• **PASSAGE**
*-*-*

This means you should probably try to get a new job.

Switching jobs is one of the best ways to earn more money. The best estimates suggest that, on average, people who move jobs get a salary bump of up to 6% (pdf). Economists believe these gains come from workers finding companies where their skills are put to better use. For example, a nurse at a badly run hospital is less valuable than at a good one, so they get paid more by moving from the former to the latter. Or, it might be that that nurse’s strengths are a better match for a different hospital.

There is probably a better job out there for you, too.

The gains to switching jobs are larger in healthy labor markets. As a result, the switching premium has risen throughout the current job expansion. Desperate for talent, many companies are willing to up their offers to attract new employees.

Why, then, aren’t more Americans moving jobs?

Contrary to popular belief, in a variety of ways, the US labor market is far less dynamic than it used to be. According to a 2016 report from the Brooking Institution, compared with previous decades, fewer new jobs are created every year, jobs are less likely to be destroyed, and people are staying at positions longer. Even millennials stay in jobs longer than the previous generation (millennial job hopping is a myth that just won’t die).

Abigail Wozniak, an economist at Notre Dame, is one of the leading experts on the decline of US job market dynamism, and one of the authors of the Brookings Institution report. She says that the reasons for the decline in job switching is something of a mystery for economists.

Wozniak’s research shows that common explanations, like the the aging of the US population and changing home ownership rates, don’t explain the change. Some observers point to the declining number of Americans moving to cities with the best job opportunities, like New York and San Francisco, due to high housing costs. But she says this can’t account for most the reduction, because job switching is also less common among the types of people unlikely to move in the first place.

Wozniak speculates that part of the explanation is a decline in social trust. The share of Americans who say that most people can be trusted fell from about 45% in 1970 to 31% in 2014. Wozniak and her colleagues found that US states where social trust decreased the most also saw the greatest decline in job switching. She thinks it might mean workers are less willing to try something new, and companies are more wary of unknown applicants.

It could also be that changes in social habits could account for the decline, with work comprising an increasingly large share of our social lives. ”These days, another cost of switching is that you might have to stop eating lunch with your friends,” Wozniak explains.

She also warns that, even in a hot job market, not everybody should necessarily be looking for new work. It might make sense for you to stick with their current job because you never know when the economy will go south. Depending on the timing, if you switch jobs just before a downturn, as the newest person you might be the first to get fired when times are tough.

Still, if you haven’t perused job boards, returned headhunters’ calls, or updated your LinkedIn profile in a while, now is probably the time to do it. You might be surprised by how many opportunities are out there, and how much more money you could make by switching things up.

*-*-*

Dataset items
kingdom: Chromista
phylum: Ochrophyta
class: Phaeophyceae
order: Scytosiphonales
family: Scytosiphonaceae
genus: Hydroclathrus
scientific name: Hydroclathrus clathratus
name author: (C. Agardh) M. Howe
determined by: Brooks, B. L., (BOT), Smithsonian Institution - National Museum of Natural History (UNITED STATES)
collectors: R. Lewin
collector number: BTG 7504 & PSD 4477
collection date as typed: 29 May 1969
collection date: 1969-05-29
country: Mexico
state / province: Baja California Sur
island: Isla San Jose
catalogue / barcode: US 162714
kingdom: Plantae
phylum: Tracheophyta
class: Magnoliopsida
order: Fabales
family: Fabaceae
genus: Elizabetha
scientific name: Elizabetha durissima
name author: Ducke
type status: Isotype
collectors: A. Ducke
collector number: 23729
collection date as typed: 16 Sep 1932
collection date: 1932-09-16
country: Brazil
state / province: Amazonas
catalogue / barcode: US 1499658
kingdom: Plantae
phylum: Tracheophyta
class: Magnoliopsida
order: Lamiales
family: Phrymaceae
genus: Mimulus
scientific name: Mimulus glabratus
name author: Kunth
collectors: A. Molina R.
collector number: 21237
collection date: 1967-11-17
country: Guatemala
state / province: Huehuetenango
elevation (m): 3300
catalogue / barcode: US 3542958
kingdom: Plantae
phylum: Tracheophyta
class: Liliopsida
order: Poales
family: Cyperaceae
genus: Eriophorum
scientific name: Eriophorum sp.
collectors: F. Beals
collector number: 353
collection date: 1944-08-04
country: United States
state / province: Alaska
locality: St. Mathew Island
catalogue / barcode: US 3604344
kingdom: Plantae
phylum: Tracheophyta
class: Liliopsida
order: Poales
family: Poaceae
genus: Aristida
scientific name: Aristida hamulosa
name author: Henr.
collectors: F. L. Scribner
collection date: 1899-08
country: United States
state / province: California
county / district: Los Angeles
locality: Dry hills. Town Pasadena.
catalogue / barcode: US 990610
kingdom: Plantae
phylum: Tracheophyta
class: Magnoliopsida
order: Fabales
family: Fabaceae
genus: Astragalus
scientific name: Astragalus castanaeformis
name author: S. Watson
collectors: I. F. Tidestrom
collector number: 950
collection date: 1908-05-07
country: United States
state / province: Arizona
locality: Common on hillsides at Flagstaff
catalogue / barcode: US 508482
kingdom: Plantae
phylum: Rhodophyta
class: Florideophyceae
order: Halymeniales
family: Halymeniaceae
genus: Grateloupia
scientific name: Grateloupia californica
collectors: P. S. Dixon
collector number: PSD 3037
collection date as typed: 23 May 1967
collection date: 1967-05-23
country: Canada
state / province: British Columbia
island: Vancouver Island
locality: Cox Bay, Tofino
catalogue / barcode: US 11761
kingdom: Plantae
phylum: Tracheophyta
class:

*-*-*

• **PROBLEM DETAILS**
Write out the passage on job switching word for word, starting at "There is probably" and ending at "Americans moving jobs?". The data has no role in this exercise.

• **RESULT FOR THIS EXERCISE**
There is probably a better job out there for you, too.

The gains to switching jobs are larger in healthy labor markets. As a result, the switching premium has risen throughout the current job expansion. Desperate for talent, many companies are willing to up their offers to attract new employees.

Why, then, aren’t more Americans moving jobs?